• _SUPPLIED RECORDS_:
== Segment start ==

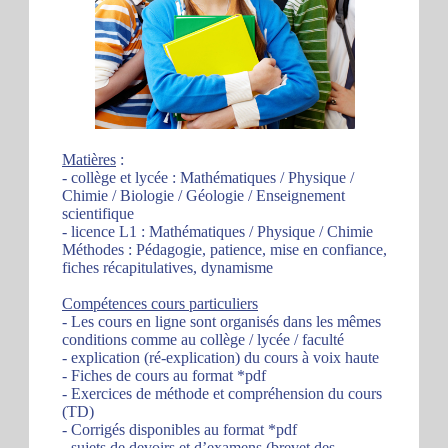
Matières
:
- collège et lycée : Mathématiques / Physique /
Chimie / Biologie / Géologie / Enseignement
scientifique
- licence L1 : Mathématiques / Physique / Chimie
Méthodes : Pédagogie, patience, mise en confiance,
fiches récapitulatives, dynamisme
Compétences cours particuliers
- Les cours en ligne sont organisés dans les mêmes
conditions comme au collège / lycée / faculté
- explication (ré-explication) du cours à voix haute
- Fiches de cours au format *pdf
- Exercices de méthode et compréhension du cours
(TD)
- Corrigés disponibles au format *pdf
- sujets de devoirs et d’examens (brevet des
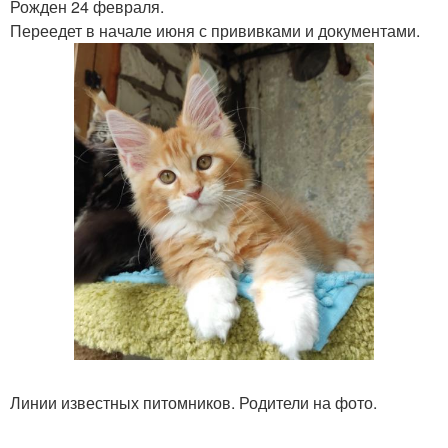
Рожден 24 февраля.
Переедет в начале июня с прививками и документами.
Линии известных питомников. Родители на фото.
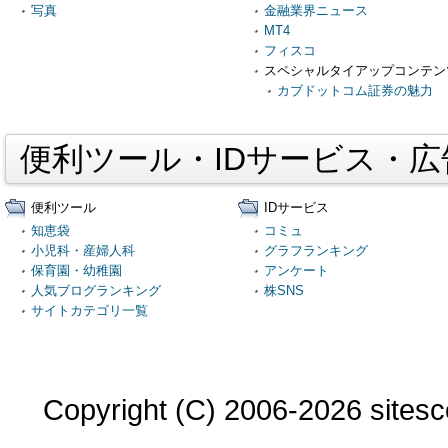
写真
金融業界ニュース
MT4
フィスコ
スペシャルタイアップコンテン
カブドットコム証券の魅力
便利ツール・IDサービス・
便利ツール
IDサービス
知恵袋
コミュ
小児科・産婦人科
グラフランキング
保育園・幼稚園
アンケート
人気ブログランキング
株SNS
サイトカテゴリ一覧
Copyright (C) 2006-2026 sitesco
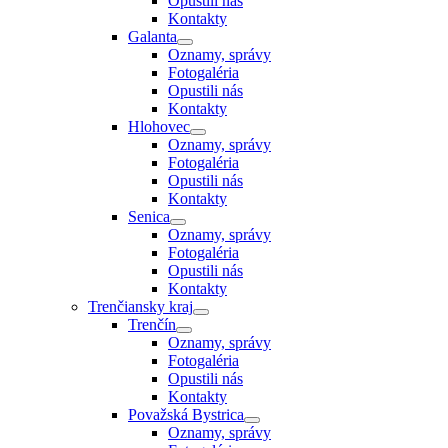
Opustili nás
Kontakty
Galanta
Oznamy, správy
Fotogaléria
Opustili nás
Kontakty
Hlohovec
Oznamy, správy
Fotogaléria
Opustili nás
Kontakty
Senica
Oznamy, správy
Fotogaléria
Opustili nás
Kontakty
Trenčiansky kraj
Trenčín
Oznamy, správy
Fotogaléria
Opustili nás
Kontakty
Považská Bystrica
Oznamy, správy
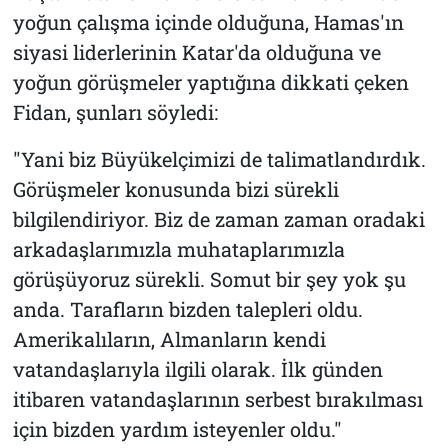
yoğun çalışma içinde olduğuna, Hamas'ın
siyasi liderlerinin Katar'da olduğuna ve
yoğun görüşmeler yaptığına dikkati çeken
Fidan, şunları söyledi:
"Yani biz Büyükelçimizi de talimatlandırdık.
Görüşmeler konusunda bizi sürekli
bilgilendiriyor. Biz de zaman zaman oradaki
arkadaşlarımızla muhataplarımızla
görüşüyoruz sürekli. Somut bir şey yok şu
anda. Tarafların bizden talepleri oldu.
Amerikalıların, Almanların kendi
vatandaşlarıyla ilgili olarak. İlk günden
itibaren vatandaşlarının serbest bırakılması
için bizden yardım isteyenler oldu."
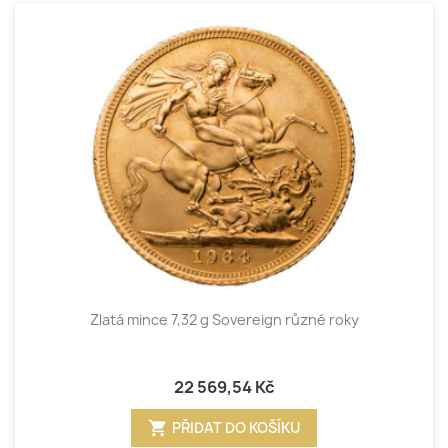
Zlatá mince 7,32 g Sovereign různé roky
22 569,54 Kč
shopping_cart
PŘIDAT DO KOŠÍKU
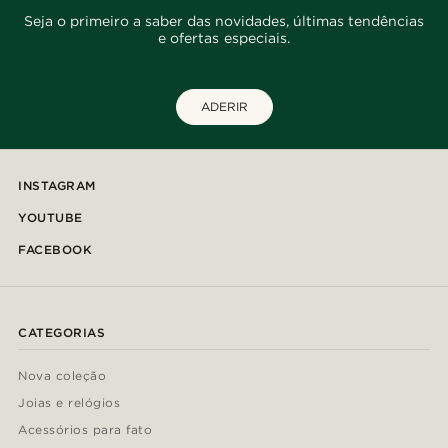
Seja o primeiro a saber das novidades, últimas tendências
e ofertas especiais.
ADERIR
INSTAGRAM
YOUTUBE
FACEBOOK
CATEGORIAS
Nova coleção
Joias e relógios
Acessórios para fato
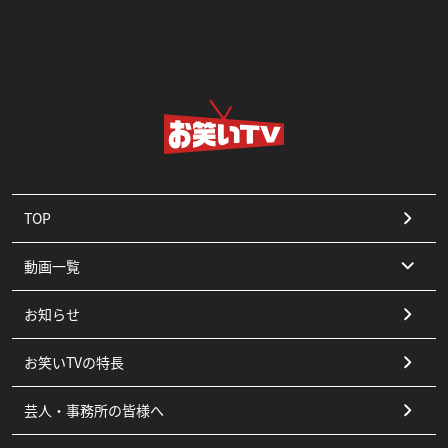
TOP
動画一覧
お知らせ
コント
お笑いTVの特長
漫才
芸人・事務所の皆様へ
ピン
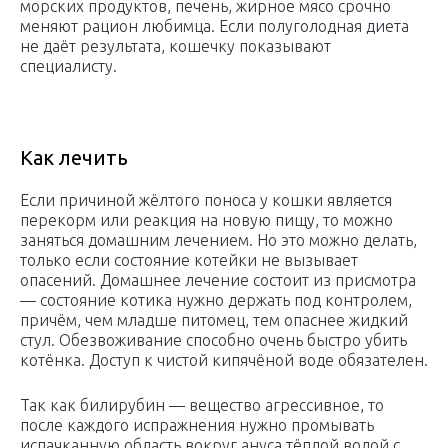
морских продуктов, печень, жирное мясо срочно
меняют рацион любимца. Если полуголодная диета
не даёт результата, кошечку показывают
специалисту.
Как лечить
Если причиной жёлтого поноса у кошки является
перекорм или реакция на новую пищу, то можно
заняться домашним лечением. Но это можно делать,
только если состояние котейки не вызывает
опасений. Домашнее лечение состоит из присмотра
— состояние котика нужно держать под контролем,
причём, чем младше питомец, тем опаснее жидкий
стул. Обезвоживание способно очень быстро убить
котёнка. Доступ к чистой кипячёной воде обязателен.
Так как билирубин — вещество агрессивное, то
после каждого испражнения нужно промывать
испачканную область вокруг ануса тёплой водой с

== Segment end ==

• _WHAT THIS TASK INVOLVES_: In the data above, the stretch from the line with "görüşüyoruz sürekli. Somut bir şey yok şu" through the line with "перекорм или реакция на новую пищу, то можно" is to be returned exactly, minus any pictures.

• _SOLUTION FOR THIS PROBLEM_:
görüşüyoruz sürekli. Somut bir şey yok şu
anda. Tarafların bizden talepleri oldu.
Amerikalıların, Almanların kendi
vatandaşlarıyla ilgili olarak. İlk günden
itibaren vatandaşlarının serbest bırakılması
için bizden yardım isteyenler oldu."
Zlatá mince 7,32 g Sovereign různé roky
22 569,54 Kč
shopping_cart
PŘIDAT DO KOŠÍKU
Seja o primeiro a saber das novidades, últimas tendências
e ofertas especiais.
ADERIR
INSTAGRAM
YOUTUBE
FACEBOOK
CATEGORIAS
Nova coleção
Joias e relógios
Acessórios para fato
TOP
動画一覧
お知らせ
コント
お笑いTVの特長
漫才
芸人・事務所の皆様へ
ピン
морских продуктов, печень, жирное мясо срочно
меняют рацион любимца. Если полуголодная диета
не даёт результата, кошечку показывают
специалисту.
Как лечить
Если причиной жёлтого поноса у кошки является
перекорм или реакция на новую пищу, то можно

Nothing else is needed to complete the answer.